There are a whole host of other factors to consider and this is by no way a prescriptive list.

Finally, as we welcome everyone back to the workplace, do remember that lockdown could have impacted colleagues in ways you would not have anticipated.

Marrying commercial/occupational requirements with meeting colleagues’ emotional and psychological post-lockdown needs will require sensitive juggling. For example, a hot-desking world, where we no longer have a space in the office to call our own, could create a sense of alienation in which would impact organisations’ team building ambitions.

Who knows, we might end up being as lonely in a workplace full of hot desks and meeting/collaboration zones, as we were WFH.

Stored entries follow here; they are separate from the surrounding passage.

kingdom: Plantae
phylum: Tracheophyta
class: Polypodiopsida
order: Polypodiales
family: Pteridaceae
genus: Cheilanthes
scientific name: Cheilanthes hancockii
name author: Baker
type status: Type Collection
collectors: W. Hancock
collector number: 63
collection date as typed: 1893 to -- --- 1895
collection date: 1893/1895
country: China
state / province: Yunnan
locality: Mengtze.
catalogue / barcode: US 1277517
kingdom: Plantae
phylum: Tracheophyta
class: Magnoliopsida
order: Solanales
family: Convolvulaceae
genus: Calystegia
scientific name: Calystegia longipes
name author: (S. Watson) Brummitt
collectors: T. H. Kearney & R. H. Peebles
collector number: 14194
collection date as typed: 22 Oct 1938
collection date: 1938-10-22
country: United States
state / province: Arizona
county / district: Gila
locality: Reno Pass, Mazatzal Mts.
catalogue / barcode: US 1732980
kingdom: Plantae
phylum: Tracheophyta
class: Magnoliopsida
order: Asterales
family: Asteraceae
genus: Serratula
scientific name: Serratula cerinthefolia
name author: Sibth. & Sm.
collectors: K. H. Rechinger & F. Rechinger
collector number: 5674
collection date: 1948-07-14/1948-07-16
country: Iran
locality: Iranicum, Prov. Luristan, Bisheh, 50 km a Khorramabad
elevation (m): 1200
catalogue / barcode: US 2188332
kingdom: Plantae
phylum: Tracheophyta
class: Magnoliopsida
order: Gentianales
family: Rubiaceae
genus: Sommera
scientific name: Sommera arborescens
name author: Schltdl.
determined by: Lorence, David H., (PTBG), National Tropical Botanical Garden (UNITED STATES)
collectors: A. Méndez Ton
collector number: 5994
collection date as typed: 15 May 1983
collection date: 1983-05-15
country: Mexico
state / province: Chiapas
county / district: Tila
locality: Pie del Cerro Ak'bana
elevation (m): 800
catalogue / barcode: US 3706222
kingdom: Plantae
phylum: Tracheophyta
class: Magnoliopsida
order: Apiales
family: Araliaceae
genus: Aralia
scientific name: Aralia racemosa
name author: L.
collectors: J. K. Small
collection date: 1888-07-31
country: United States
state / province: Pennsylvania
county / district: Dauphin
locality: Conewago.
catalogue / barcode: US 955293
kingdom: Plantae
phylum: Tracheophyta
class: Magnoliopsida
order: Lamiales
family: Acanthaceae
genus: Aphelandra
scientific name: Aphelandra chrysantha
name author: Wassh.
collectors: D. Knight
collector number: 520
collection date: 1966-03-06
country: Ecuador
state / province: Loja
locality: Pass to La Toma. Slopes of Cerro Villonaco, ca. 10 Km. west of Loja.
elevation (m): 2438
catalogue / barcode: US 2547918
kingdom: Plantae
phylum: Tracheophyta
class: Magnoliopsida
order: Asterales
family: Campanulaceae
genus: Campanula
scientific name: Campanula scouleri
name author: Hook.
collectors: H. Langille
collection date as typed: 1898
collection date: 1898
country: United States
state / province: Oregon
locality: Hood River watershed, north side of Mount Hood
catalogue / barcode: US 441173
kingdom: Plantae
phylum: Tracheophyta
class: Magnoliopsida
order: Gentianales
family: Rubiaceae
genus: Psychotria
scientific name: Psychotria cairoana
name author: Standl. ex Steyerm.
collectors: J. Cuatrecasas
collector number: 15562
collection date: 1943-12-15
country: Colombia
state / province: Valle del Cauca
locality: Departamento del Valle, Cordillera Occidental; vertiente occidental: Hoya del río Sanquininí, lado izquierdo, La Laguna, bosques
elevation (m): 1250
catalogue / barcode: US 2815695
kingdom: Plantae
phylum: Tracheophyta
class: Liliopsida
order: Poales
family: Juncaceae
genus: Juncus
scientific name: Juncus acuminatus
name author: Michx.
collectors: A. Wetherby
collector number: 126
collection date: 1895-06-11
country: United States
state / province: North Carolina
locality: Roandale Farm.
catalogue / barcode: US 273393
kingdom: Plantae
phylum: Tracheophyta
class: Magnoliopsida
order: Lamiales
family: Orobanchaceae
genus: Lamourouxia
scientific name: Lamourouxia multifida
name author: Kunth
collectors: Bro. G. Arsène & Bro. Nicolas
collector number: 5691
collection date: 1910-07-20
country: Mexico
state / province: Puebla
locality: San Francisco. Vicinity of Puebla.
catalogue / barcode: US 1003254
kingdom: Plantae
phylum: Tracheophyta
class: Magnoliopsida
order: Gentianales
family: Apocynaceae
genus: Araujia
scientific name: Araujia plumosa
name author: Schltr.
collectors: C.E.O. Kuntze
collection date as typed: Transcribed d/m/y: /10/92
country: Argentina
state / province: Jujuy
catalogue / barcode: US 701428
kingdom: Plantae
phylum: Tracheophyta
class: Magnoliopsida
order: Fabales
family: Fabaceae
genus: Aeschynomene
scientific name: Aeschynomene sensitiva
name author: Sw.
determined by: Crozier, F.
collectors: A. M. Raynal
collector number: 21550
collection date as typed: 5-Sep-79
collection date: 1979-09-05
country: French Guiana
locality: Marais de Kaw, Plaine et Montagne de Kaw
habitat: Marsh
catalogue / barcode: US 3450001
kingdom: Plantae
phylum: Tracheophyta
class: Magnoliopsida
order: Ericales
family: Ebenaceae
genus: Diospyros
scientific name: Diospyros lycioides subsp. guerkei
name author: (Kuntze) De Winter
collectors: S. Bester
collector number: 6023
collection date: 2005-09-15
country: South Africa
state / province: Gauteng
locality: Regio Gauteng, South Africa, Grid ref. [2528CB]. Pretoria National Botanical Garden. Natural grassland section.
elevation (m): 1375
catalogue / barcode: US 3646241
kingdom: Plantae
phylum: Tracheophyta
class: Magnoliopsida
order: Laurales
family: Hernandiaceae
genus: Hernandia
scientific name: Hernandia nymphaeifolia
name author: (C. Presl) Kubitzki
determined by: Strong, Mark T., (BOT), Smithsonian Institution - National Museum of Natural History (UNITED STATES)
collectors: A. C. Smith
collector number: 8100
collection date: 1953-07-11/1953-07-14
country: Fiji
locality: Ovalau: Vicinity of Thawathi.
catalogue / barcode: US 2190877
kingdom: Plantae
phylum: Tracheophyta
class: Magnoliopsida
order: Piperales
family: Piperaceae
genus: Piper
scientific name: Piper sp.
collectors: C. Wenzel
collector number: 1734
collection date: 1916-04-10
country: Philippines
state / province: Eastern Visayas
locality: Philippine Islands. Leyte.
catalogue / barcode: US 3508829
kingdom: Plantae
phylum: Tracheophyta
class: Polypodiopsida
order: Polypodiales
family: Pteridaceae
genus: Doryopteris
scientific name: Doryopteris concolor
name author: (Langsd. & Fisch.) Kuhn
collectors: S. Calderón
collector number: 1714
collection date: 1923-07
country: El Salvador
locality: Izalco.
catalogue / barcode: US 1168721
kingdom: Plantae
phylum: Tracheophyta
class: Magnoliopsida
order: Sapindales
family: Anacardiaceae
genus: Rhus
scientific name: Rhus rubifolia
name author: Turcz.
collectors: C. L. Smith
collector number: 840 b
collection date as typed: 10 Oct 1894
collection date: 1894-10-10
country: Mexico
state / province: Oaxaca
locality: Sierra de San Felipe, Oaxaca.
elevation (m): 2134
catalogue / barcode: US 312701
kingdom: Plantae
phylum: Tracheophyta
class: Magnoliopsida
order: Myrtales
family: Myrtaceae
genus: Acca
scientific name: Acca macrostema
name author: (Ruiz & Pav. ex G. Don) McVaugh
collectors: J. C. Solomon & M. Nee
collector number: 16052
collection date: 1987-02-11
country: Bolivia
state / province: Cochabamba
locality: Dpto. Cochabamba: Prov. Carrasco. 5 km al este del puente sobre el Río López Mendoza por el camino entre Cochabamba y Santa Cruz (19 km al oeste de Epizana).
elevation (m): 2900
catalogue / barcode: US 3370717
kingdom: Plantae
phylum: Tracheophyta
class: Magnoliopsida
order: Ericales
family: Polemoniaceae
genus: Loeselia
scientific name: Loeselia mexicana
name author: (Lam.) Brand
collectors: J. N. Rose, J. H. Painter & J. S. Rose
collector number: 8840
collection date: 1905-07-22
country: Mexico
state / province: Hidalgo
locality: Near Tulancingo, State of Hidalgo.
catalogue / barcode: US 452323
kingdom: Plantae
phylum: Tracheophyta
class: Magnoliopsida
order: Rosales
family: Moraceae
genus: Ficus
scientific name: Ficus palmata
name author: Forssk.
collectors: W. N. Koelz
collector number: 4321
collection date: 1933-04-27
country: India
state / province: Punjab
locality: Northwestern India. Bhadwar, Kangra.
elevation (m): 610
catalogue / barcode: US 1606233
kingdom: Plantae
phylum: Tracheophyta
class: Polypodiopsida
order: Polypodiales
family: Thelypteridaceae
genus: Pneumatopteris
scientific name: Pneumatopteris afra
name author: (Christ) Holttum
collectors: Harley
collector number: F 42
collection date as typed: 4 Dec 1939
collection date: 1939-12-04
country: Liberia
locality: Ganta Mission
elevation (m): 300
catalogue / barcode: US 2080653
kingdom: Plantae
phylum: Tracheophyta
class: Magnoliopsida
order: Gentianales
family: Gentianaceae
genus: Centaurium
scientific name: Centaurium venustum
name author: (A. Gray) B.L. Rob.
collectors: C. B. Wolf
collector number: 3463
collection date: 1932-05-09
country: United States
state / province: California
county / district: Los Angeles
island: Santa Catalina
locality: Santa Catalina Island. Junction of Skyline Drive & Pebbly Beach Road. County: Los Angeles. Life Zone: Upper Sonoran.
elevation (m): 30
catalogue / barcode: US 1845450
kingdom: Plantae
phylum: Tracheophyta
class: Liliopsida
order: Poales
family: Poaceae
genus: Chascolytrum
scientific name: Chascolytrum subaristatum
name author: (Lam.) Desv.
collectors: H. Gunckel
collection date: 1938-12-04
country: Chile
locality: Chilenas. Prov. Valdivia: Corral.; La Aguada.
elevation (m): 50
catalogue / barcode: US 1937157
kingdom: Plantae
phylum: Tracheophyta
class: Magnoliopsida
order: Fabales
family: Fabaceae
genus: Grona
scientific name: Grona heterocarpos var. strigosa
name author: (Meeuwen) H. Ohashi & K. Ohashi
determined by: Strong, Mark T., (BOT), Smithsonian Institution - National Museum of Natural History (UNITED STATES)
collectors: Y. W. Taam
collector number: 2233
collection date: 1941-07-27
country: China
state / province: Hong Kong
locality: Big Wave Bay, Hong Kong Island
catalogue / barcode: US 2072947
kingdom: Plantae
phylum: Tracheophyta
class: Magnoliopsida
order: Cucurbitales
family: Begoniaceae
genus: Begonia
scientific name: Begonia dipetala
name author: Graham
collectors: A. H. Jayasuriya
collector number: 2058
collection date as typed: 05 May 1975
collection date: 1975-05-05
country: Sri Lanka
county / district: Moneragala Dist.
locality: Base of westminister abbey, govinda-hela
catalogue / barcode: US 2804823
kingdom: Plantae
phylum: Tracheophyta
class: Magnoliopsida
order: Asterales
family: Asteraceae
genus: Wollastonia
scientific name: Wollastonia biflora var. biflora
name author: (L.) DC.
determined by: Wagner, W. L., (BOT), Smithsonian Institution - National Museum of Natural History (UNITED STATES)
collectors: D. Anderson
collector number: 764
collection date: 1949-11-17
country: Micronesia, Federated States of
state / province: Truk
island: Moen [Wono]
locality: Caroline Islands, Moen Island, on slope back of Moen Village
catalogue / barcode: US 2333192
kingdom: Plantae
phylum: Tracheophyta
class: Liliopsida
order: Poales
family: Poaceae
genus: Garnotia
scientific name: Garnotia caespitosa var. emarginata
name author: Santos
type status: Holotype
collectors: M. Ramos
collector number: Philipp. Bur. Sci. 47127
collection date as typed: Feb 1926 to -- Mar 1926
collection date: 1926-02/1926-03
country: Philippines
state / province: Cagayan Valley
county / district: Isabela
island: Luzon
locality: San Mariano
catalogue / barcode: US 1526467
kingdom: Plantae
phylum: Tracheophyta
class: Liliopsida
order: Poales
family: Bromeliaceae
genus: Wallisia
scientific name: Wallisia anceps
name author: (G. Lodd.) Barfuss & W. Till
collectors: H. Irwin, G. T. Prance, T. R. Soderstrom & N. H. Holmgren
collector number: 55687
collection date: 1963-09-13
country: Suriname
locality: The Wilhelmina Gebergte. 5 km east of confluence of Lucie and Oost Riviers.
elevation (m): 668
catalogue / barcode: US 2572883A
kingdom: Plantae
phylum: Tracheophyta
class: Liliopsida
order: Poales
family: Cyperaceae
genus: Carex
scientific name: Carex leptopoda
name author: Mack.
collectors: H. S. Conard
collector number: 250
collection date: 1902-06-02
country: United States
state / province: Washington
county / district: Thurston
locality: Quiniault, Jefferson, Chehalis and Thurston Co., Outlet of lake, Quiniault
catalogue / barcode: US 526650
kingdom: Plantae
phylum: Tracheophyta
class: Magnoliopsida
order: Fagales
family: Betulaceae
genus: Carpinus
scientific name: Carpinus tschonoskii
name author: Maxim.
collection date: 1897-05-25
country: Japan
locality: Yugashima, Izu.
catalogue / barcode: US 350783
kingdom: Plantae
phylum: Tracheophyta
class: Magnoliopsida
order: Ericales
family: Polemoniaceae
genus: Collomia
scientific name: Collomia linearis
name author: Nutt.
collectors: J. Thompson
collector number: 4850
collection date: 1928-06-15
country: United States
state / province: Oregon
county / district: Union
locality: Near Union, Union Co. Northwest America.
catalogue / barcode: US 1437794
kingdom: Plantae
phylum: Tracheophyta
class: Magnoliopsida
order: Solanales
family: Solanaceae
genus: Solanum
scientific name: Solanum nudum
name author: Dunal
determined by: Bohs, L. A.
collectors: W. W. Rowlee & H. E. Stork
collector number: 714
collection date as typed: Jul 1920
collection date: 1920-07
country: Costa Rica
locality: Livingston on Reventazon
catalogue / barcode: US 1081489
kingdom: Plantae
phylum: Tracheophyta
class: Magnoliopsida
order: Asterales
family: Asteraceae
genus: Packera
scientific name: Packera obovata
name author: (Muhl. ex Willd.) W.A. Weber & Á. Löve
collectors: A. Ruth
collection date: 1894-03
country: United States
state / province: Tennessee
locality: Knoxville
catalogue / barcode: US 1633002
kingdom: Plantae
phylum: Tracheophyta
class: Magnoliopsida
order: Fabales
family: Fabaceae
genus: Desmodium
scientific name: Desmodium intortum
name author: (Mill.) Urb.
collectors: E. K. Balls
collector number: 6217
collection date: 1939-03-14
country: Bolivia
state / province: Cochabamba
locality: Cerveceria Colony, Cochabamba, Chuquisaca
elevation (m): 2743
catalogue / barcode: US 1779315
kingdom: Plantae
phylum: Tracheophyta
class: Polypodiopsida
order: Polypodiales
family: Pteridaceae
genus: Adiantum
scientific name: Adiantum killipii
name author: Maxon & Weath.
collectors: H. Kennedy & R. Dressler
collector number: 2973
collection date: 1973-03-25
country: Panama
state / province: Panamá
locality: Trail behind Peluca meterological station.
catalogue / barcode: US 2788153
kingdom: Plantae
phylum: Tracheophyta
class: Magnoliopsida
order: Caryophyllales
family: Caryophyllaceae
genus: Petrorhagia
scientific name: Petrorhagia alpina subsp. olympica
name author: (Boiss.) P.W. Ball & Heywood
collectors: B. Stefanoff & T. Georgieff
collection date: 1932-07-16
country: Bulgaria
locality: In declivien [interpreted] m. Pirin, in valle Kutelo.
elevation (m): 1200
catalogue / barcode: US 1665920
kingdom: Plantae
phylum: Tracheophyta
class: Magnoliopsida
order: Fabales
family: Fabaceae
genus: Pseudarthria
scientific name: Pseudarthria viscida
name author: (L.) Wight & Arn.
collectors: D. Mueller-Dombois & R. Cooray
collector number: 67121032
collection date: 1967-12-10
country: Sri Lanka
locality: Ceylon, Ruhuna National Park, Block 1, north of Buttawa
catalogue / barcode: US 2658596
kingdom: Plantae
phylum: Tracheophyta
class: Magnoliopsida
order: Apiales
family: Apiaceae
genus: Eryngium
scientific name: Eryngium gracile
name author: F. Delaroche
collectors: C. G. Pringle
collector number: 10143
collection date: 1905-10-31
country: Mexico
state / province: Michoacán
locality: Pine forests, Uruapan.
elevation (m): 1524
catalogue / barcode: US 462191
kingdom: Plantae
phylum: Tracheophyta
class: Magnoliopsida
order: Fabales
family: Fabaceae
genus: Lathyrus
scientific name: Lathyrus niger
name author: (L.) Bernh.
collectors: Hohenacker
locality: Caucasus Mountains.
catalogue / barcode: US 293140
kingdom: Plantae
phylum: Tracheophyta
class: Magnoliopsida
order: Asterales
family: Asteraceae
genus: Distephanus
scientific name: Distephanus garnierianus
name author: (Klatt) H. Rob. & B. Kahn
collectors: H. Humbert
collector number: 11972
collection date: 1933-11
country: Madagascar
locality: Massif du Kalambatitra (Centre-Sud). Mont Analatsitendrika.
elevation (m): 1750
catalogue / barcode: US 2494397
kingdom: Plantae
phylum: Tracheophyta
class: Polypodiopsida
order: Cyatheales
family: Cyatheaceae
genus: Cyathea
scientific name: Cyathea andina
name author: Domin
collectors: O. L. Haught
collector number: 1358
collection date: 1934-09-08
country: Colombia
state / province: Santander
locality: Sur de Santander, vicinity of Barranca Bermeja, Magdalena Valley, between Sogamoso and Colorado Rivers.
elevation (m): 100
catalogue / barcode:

The vaccination programme has prepared most of us physically for the ‘big return’, but it will be the welcoming smile of all those who will minimise the incidences of PTSD and effect a successful psychological return.

We, homo sapiens are social animals who work best in a herd and the new workplace will need to accommodate the full gambit of colleagues’ emotions, or we will have learnt nothing from the last SARS pandemic.